Here are three of the main issues that the charter school law generates:

  • School districts have limited special ed budgets, but charters can make unlimited demands.

When a charter determines that a student needs special education services, it triggers an automatic per-pupil payment from the student’s district, which must pay out of a limited fund provided by state formula. If the district’s state funds don’t cover the special ed costs of its charters, the district must make up the difference from other sources.

  • The costlier a district’s own special ed students are, the more it must pay charters.

In a strange quirk of charter law, district payments to charters are calculated based on what the district pays to educate its non-charter special ed students. If low-cost special ed students (such as those needing occasional speech therapy) migrate to charters, the higher-cost students left behind in the district (such as autistic children) drive up the district’s per-pupil costs – and therefore its payments to its charters. That’s one reason the formula has dictated that Chester-Upland should pay charters $40,000 per special ed student, while spending only $16,000 for each of its own.

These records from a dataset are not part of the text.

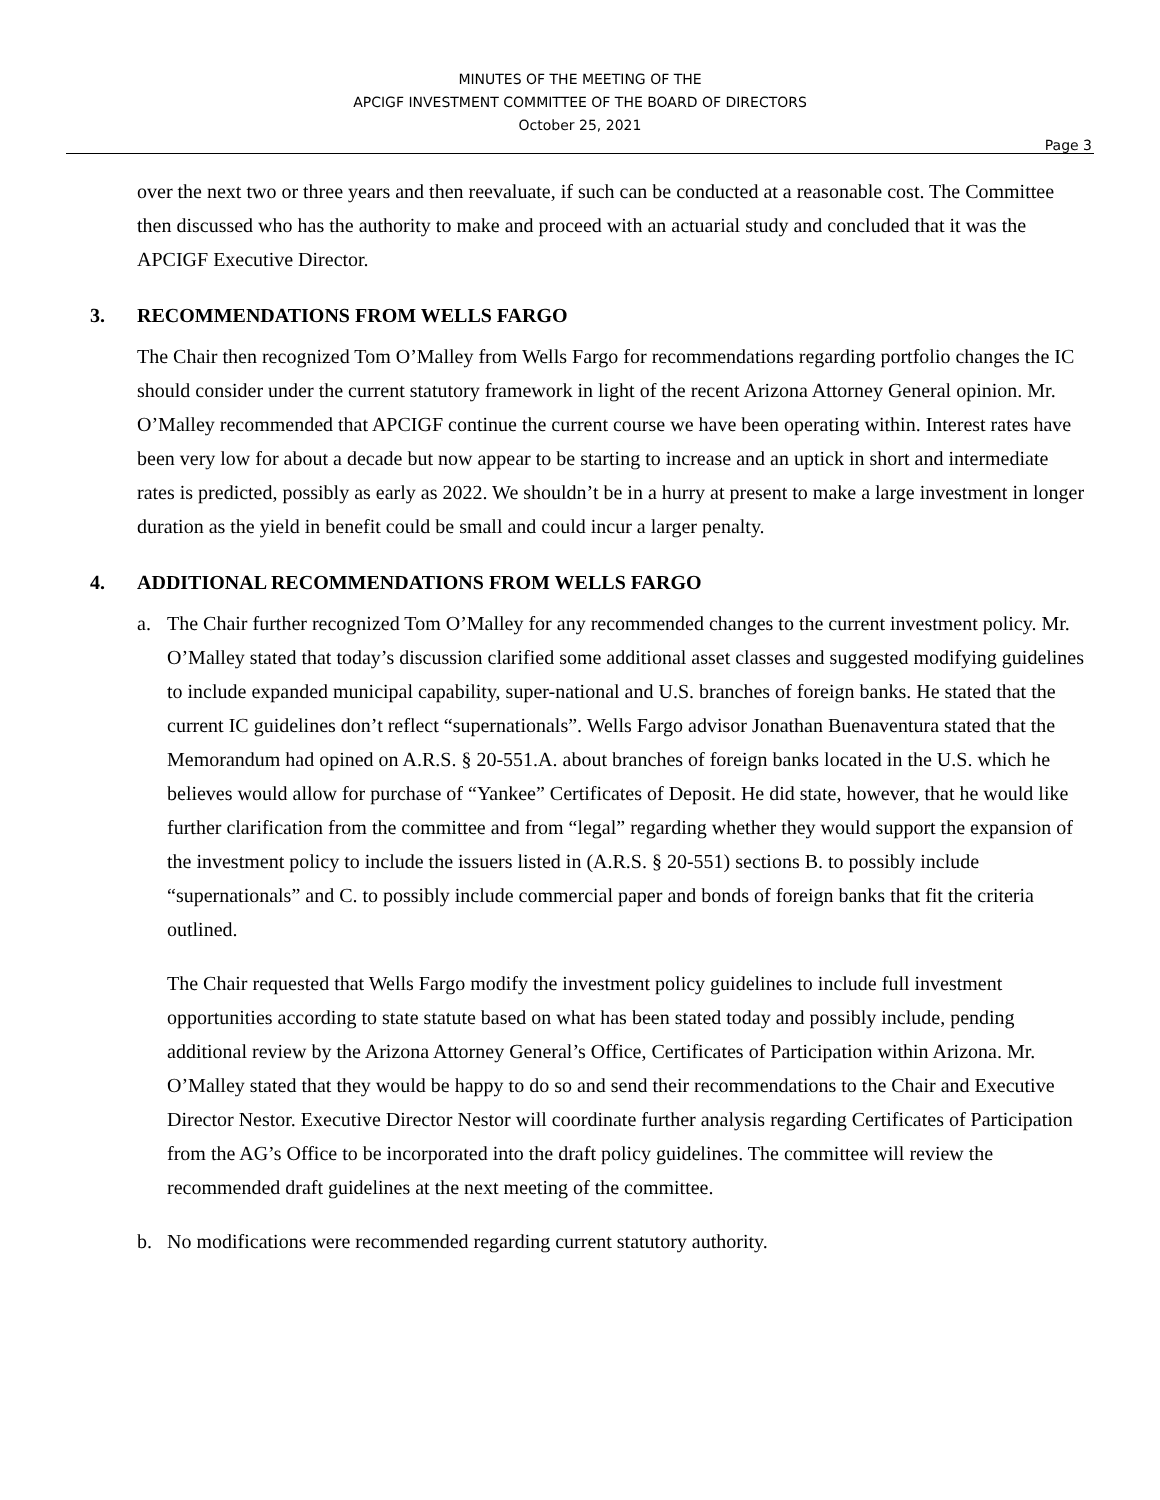MINUTES OF THE MEETING OF THE
APCIGF INVESTMENT COMMITTEE OF THE BOARD OF DIRECTORS
October 25, 2021
Page 3
over the next two or three years and then reevaluate, if such can be conducted at a reasonable cost. The Committee then discussed who has the authority to make and proceed with an actuarial study and concluded that it was the APCIGF Executive Director.
3. RECOMMENDATIONS FROM WELLS FARGO
The Chair then recognized Tom O’Malley from Wells Fargo for recommendations regarding portfolio changes the IC should consider under the current statutory framework in light of the recent Arizona Attorney General opinion. Mr. O’Malley recommended that APCIGF continue the current course we have been operating within. Interest rates have been very low for about a decade but now appear to be starting to increase and an uptick in short and intermediate rates is predicted, possibly as early as 2022. We shouldn’t be in a hurry at present to make a large investment in longer duration as the yield in benefit could be small and could incur a larger penalty.
4. ADDITIONAL RECOMMENDATIONS FROM WELLS FARGO
a. The Chair further recognized Tom O’Malley for any recommended changes to the current investment policy. Mr. O’Malley stated that today’s discussion clarified some additional asset classes and suggested modifying guidelines to include expanded municipal capability, super-national and U.S. branches of foreign banks. He stated that the current IC guidelines don’t reflect “supernationals”. Wells Fargo advisor Jonathan Buenaventura stated that the Memorandum had opined on A.R.S. § 20-551.A. about branches of foreign banks located in the U.S. which he believes would allow for purchase of “Yankee” Certificates of Deposit. He did state, however, that he would like further clarification from the committee and from “legal” regarding whether they would support the expansion of the investment policy to include the issuers listed in (A.R.S. § 20-551) sections B. to possibly include “supernationals” and C. to possibly include commercial paper and bonds of foreign banks that fit the criteria outlined.
The Chair requested that Wells Fargo modify the investment policy guidelines to include full investment opportunities according to state statute based on what has been stated today and possibly include, pending additional review by the Arizona Attorney General’s Office, Certificates of Participation within Arizona. Mr. O’Malley stated that they would be happy to do so and send their recommendations to the Chair and Executive Director Nestor. Executive Director Nestor will coordinate further analysis regarding Certificates of Participation from the AG’s Office to be incorporated into the draft policy guidelines. The committee will review the recommended draft guidelines at the next meeting of the committee.
b. No modifications were recommended regarding current statutory authority.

  • Charters can spend special ed money on almost anything.

State charter law does not require charters to spend special ed money on special education. It can go to staff, administration, management fees or almost anywhere else, guided by little or no outside oversight. According to an analysis by the Pennsylvania Association of School Business Officials, the state paid charters about $350 million in 2013 for special education services, but charters spent only about $156 million on special ed – leaving what PASBO calls a “windfall” of almost $200 million. Charters in Philadelphia accounted for about half that amount.